R : Absolument. Chaque chose est importante sur un tournage. Il faut éviter le carnaval et la caricature quand on fait un film d’époque, mais ça donne le ton évidemment. Et ici, le résultat est magnifique. Le costume, c’est l’ossature du personnage. Les costumières nous aident beaucoup à trouver le vêtement juste qui mettra à l’avantage la personnalité du personnage. Les chaussures sont aussi très importantes, ça permet de créer une démarche propre au rôle.

Q : On vous verra aussi début 2019 dans Le Peuple et son roi et dans Edmond, deux autres films où vous portez aussi le costume d’époque. C’est un hasard?

R : Il y a des années comme ça où le hasard nous amène dans des univers similaires. J’ai fait plusieurs films politiques et de procès en même temps récemment et là je me transporte au XVIIIe et au XIXe siècle.

Olivier Gourmet dans Edmond.

Q : On vous verra ensuite, en 2019, dans Ceux qui travaillent puis dans J’accuse réalisé par Roman Polanski portant sur la célèbre affaire Dreyfus.

R : Ceux qui travaillent est un long métrage que j’aime beaucoup et dont je suis très fier. L’affaire Dreyfus, elle, a laissé de grandes cicatrices en France. Il y a toujours une sorte de rancœur liée à ça. Le tournage est lancé, mes scènes sont prévues en février pour ce film choral qui se terminera au printemps. Polanski a beaucoup de temps de tournage, c’est le luxe qu’il se paie. Aujourd’hui, les films se font souvent trop vite.

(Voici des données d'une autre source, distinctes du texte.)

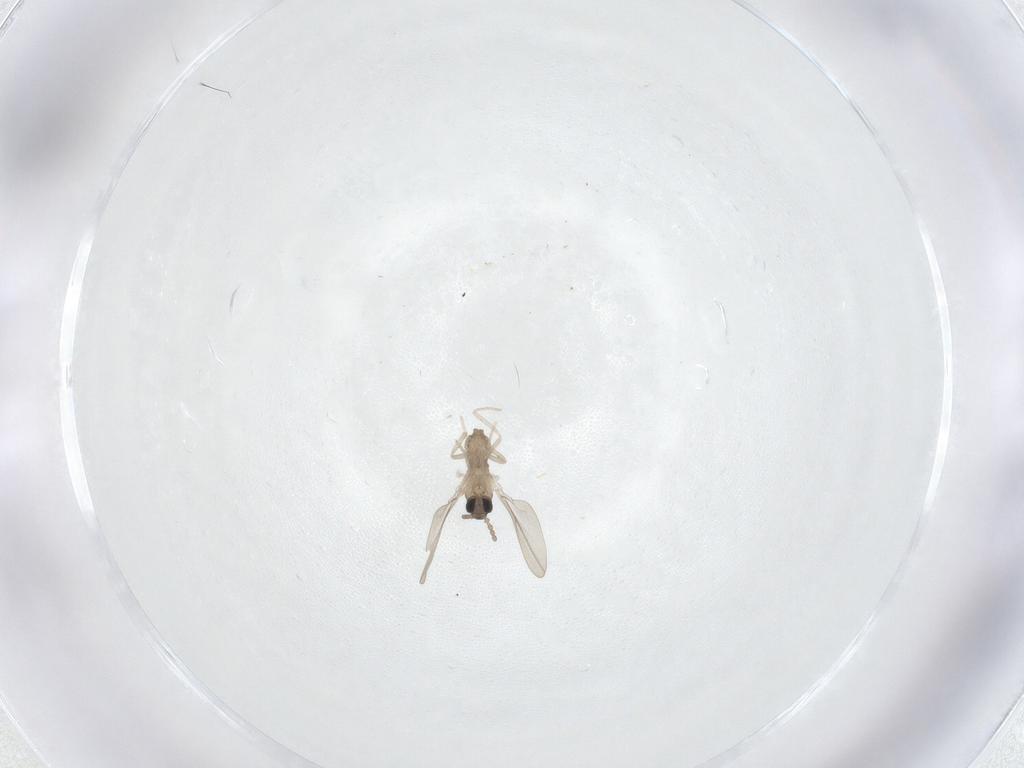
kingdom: Animalia
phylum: Arthropoda
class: Insecta
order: Diptera
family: Cecidomyiidae
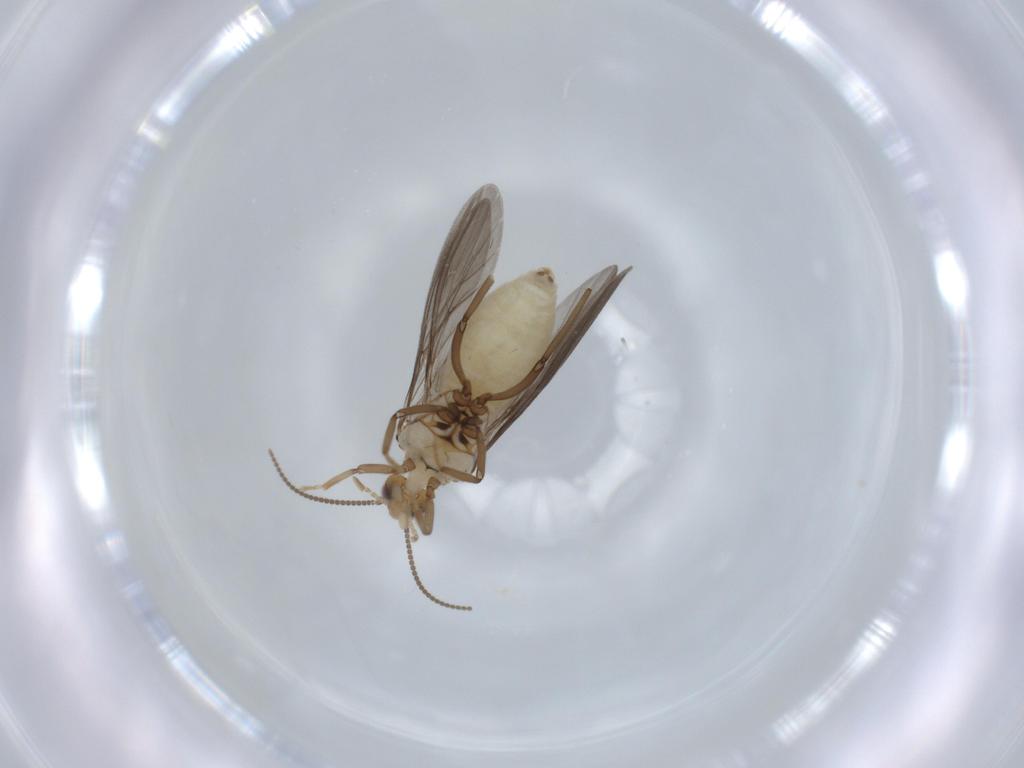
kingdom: Animalia
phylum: Arthropoda
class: Insecta
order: Neuroptera
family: Coniopterygidae
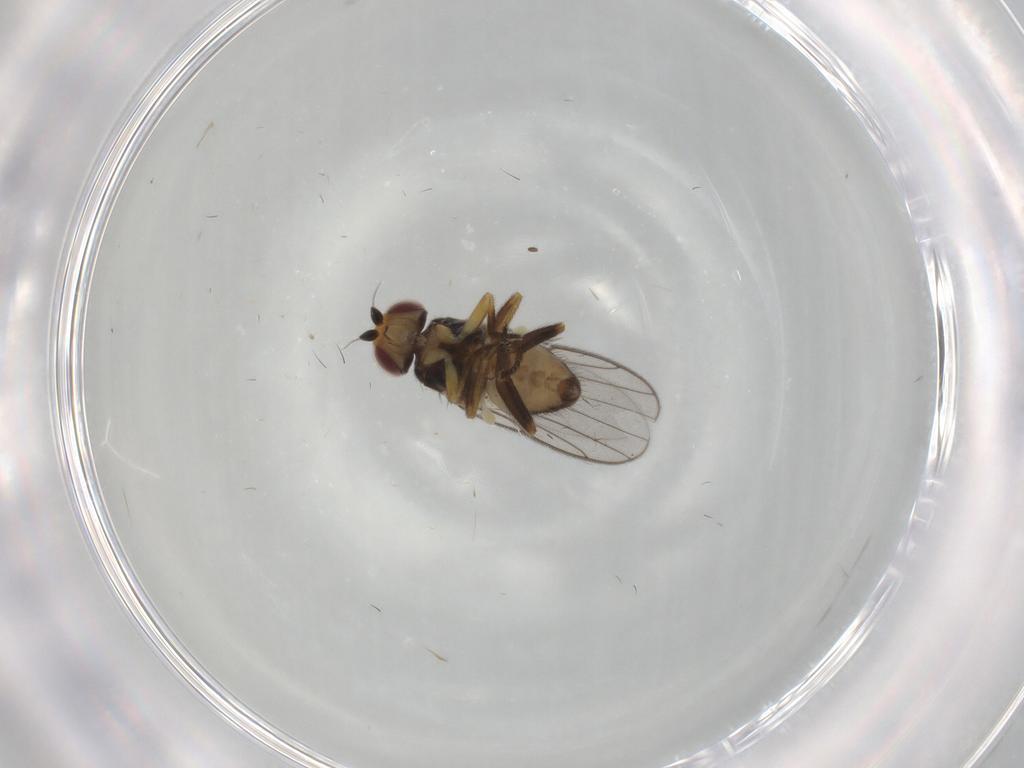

Q : Quel regard portez-vous sur le cinéma belge aujourd’hui, car vous faites partie de ce renouveau qui a marqué les années 90 (Benoît Poelvoorde, les Dardenne, Jaco Van Dormael, etc.)?

R : Il évolue encore et ouvre la porte à plein de nouveaux visages. Depuis vingt ans, on s’est ouvert à nos artistes de cinéma, à croire en notre talent. Il y a beaucoup de jeunes réalisateurs qui font leur place actuellement car, comme au Québec, on a une singularité créatrice, une volonté de se distinguer, de ne pas viser le consensus. Et ça, les institutions en Belgique qui financent les longs métrages belges l’ont bien compris, fort heureusement.